Jingyao Wu, Matthew Barthet, David Melhart, Georgios N. Yannakakis

Outline

This paper proposes "ambiguity-aware ordinal emotion representations," a novel framework for emotion recognition that simultaneously considers the ambiguity and dynamic nature of emotions. Unlike previous studies that ignore emotional ambiguity or treat it as a static variable, this study presents an approach that models emotional ambiguity as a temporal rate of change. Using two emotion datasets, RECOLA and GameVibe, we evaluate the proposed method for constrained (arousal, valence) and unconstrained (immersion) continuous emotion tracking. Results show that ordinal emotion representations outperform existing ambiguity-aware models in unconstrained labels and achieve the highest performance in Concordance Correlation Coefficient (CCC) and Signed Differential Agreement (SDA) scores, demonstrating their effectiveness in modeling the dynamics of emotion tracking.
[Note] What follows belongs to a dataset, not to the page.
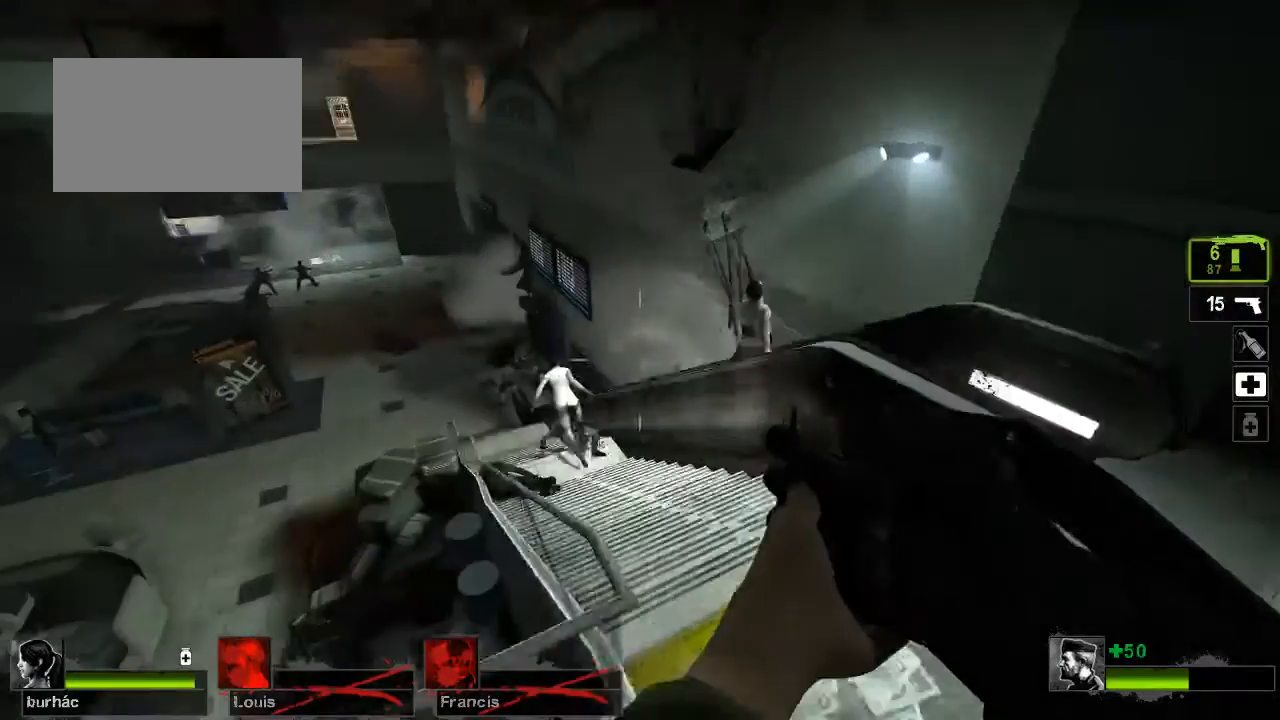
{"keys": ["a", "w"], "mouse": [], "events": [[67, "space", "up"], [367, "w", "down"], [400, "mouse_left", "down"], [467, "mouse_left", "up"]]}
For constrained labels, ordinal emotion representations outperform SDA, demonstrating their superior ability to capture relative changes in annotated emotion tracks.

Takeaways, Limitations

Takeaways:
A novel emotion recognition framework that simultaneously considers the ambiguity and dynamic nature of emotions is presented.
Outperforms existing methods on emotion labels (e.g., immersion) where ordering emotion expression is not restricted.
Excellent ability to capture relative changes in emotion labels (e.g., arousal, valence) with limited ordinal emotional expression
A novel approach to effectively modeling the ambiguity of emotional data is presented.
Limitations:
The performance evaluation of the proposed framework is limited to specific datasets (RECOLA and GameVibe). Generalizability to other datasets needs to be verified.
Further research is needed to determine generalizability across different emotional types.
The limitations of modeling emotional ambiguity solely through rate of change. A more comprehensive model that considers other factors (e.g., individual differences, situational factors) is needed.